Task details: How many separate lines of the data contain "number"? Give the count and nothing else.

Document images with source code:
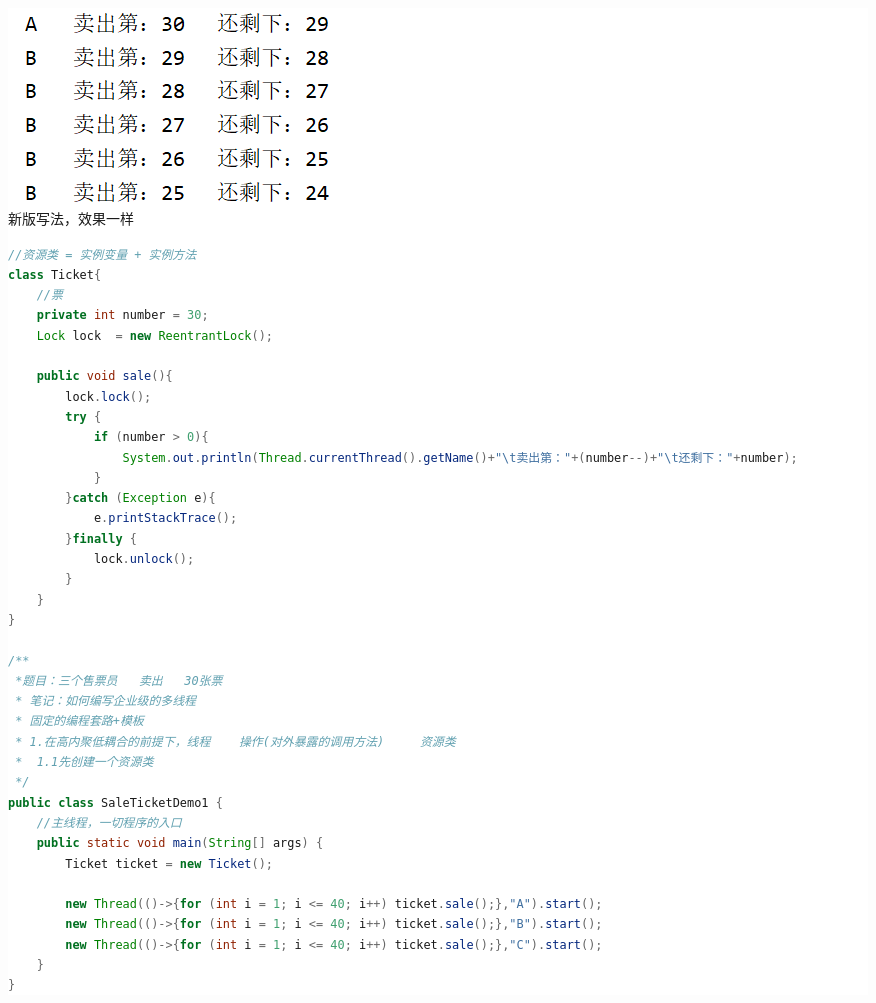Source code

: ![](JUC学习笔记_周阳.assets/20200610160622726.png)  
新版写法，效果一样

```java
//资源类 = 实例变量 + 实例方法
class Ticket{
    //票
    private int number = 30;
    Lock lock  = new ReentrantLock();

    public void sale(){
        lock.lock();
        try {
            if (number > 0){
                System.out.println(Thread.currentThread().getName()+"\t卖出第："+(number--)+"\t还剩下："+number);
            }
        }catch (Exception e){
            e.printStackTrace();
        }finally {
            lock.unlock();
        }
    }
}

/**
 *题目：三个售票员   卖出   30张票
 * 笔记：如何编写企业级的多线程
 * 固定的编程套路+模板
 * 1.在高内聚低耦合的前提下，线程    操作(对外暴露的调用方法)     资源类
 *  1.1先创建一个资源类
 */
public class SaleTicketDemo1 {
    //主线程，一切程序的入口
    public static void main(String[] args) {
        Ticket ticket = new Ticket();

        new Thread(()->{for (int i = 1; i <= 40; i++) ticket.sale();},"A").start();
        new Thread(()->{for (int i = 1; i <= 40; i++) ticket.sale();},"B").start();
        new Thread(()->{for (int i = 1; i <= 40; i++) ticket.sale();},"C").start();
    }
}
```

Exercise response: 3